### THE PROBLEM
Copy out the entries below, substituting "Cedar Knoll Drive" for "Cedar Knoll Dr" everywhere and leaving everything else unchanged. Omit the pictures.
-------- PROVIDED DATA
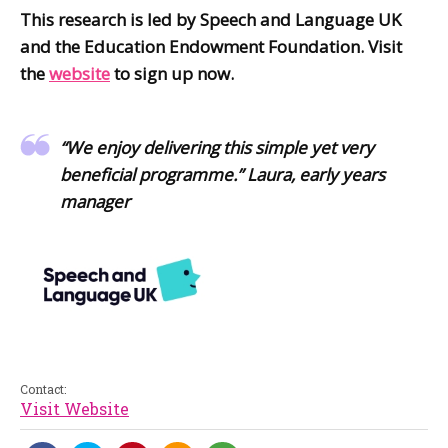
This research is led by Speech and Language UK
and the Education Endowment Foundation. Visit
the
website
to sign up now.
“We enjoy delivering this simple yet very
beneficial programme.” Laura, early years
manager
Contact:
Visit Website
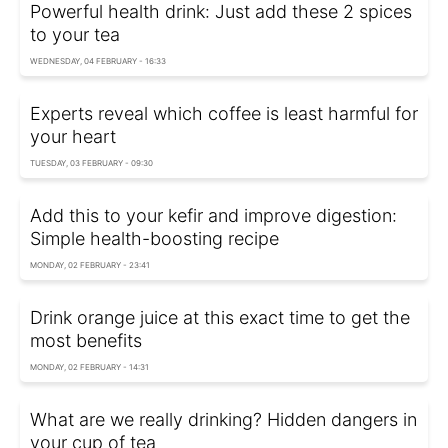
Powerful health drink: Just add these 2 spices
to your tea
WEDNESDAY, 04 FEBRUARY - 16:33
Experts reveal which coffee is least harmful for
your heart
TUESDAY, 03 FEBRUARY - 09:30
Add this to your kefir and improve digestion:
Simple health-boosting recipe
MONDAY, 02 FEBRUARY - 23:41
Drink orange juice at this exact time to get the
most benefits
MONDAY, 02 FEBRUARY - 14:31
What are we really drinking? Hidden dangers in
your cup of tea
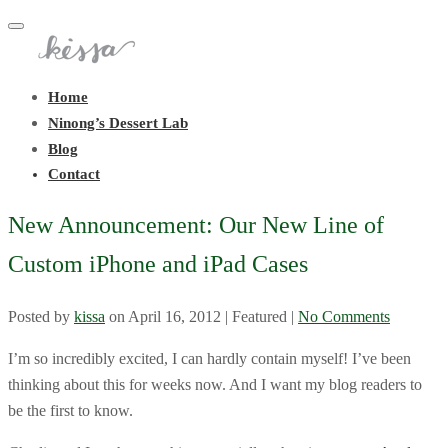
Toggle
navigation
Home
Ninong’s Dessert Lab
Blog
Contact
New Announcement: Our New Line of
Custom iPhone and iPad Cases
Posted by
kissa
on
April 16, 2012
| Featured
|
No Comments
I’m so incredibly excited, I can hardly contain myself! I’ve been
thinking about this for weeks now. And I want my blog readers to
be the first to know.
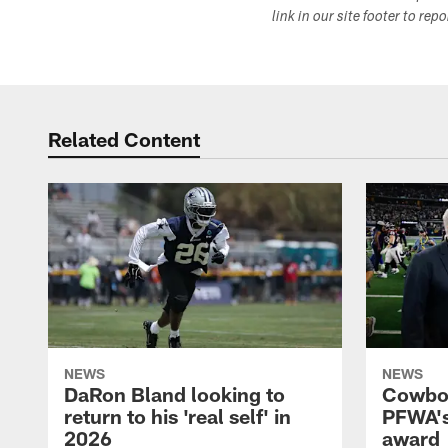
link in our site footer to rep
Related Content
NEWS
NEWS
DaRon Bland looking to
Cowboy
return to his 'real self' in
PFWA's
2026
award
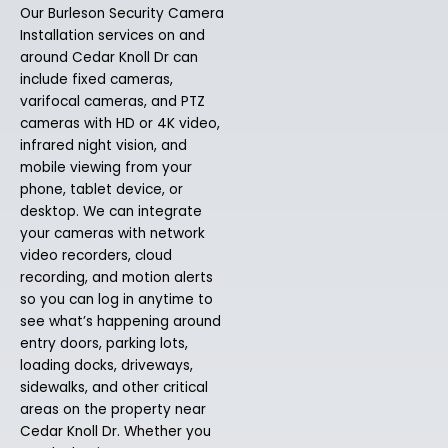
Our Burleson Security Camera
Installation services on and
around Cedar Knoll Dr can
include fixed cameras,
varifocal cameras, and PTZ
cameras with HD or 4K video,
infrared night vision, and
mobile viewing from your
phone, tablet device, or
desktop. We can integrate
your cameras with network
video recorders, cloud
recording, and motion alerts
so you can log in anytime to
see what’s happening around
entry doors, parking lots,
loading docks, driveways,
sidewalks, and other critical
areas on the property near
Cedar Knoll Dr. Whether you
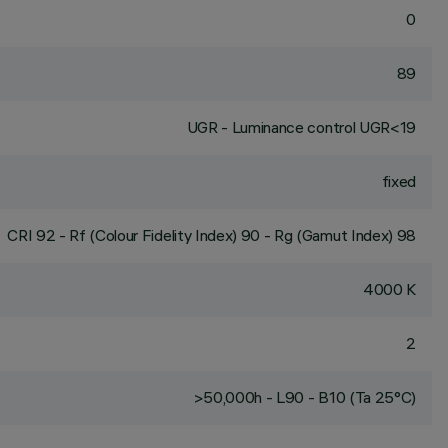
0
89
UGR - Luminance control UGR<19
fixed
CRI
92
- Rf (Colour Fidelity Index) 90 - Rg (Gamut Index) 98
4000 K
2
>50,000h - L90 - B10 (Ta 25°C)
----------------
### ANSWER FOR THIS EXERCISE
This research is led by Speech and Language UK
and the Education Endowment Foundation. Visit
the
website
to sign up now.
“We enjoy delivering this simple yet very
beneficial programme.” Laura, early years
manager
Contact:
Visit Website
Powerful health drink: Just add these 2 spices
to your tea
WEDNESDAY, 04 FEBRUARY - 16:33
Experts reveal which coffee is least harmful for
your heart
TUESDAY, 03 FEBRUARY - 09:30
Add this to your kefir and improve digestion:
Simple health-boosting recipe
MONDAY, 02 FEBRUARY - 23:41
Drink orange juice at this exact time to get the
most benefits
MONDAY, 02 FEBRUARY - 14:31
What are we really drinking? Hidden dangers in
your cup of tea
Toggle
navigation
Home
Ninong’s Dessert Lab
Blog
Contact
New Announcement: Our New Line of
Custom iPhone and iPad Cases
Posted by
kissa
on
April 16, 2012
| Featured
|
No Comments
I’m so incredibly excited, I can hardly contain myself! I’ve been
thinking about this for weeks now. And I want my blog readers to
be the first to know.
link in our site footer to rep
Related Content
NEWS
NEWS
DaRon Bland looking to
Cowboy
return to his 'real self' in
PFWA's
2026
award
Our Burleson Security Camera
Installation services on and
around Cedar Knoll Drive can
include fixed cameras,
varifocal cameras, and PTZ
cameras with HD or 4K video,
infrared night vision, and
mobile viewing from your
phone, tablet device, or
desktop. We can integrate
your cameras with network
video recorders, cloud
recording, and motion alerts
so you can log in anytime to
see what’s happening around
entry doors, parking lots,
loading docks, driveways,
sidewalks, and other critical
areas on the property near
Cedar Knoll Drive. Whether you
0
89
UGR - Luminance control UGR<19
fixed
CRI
92
- Rf (Colour Fidelity Index) 90 - Rg (Gamut Index) 98
4000 K
2
>50,000h - L90 - B10 (Ta 25°C)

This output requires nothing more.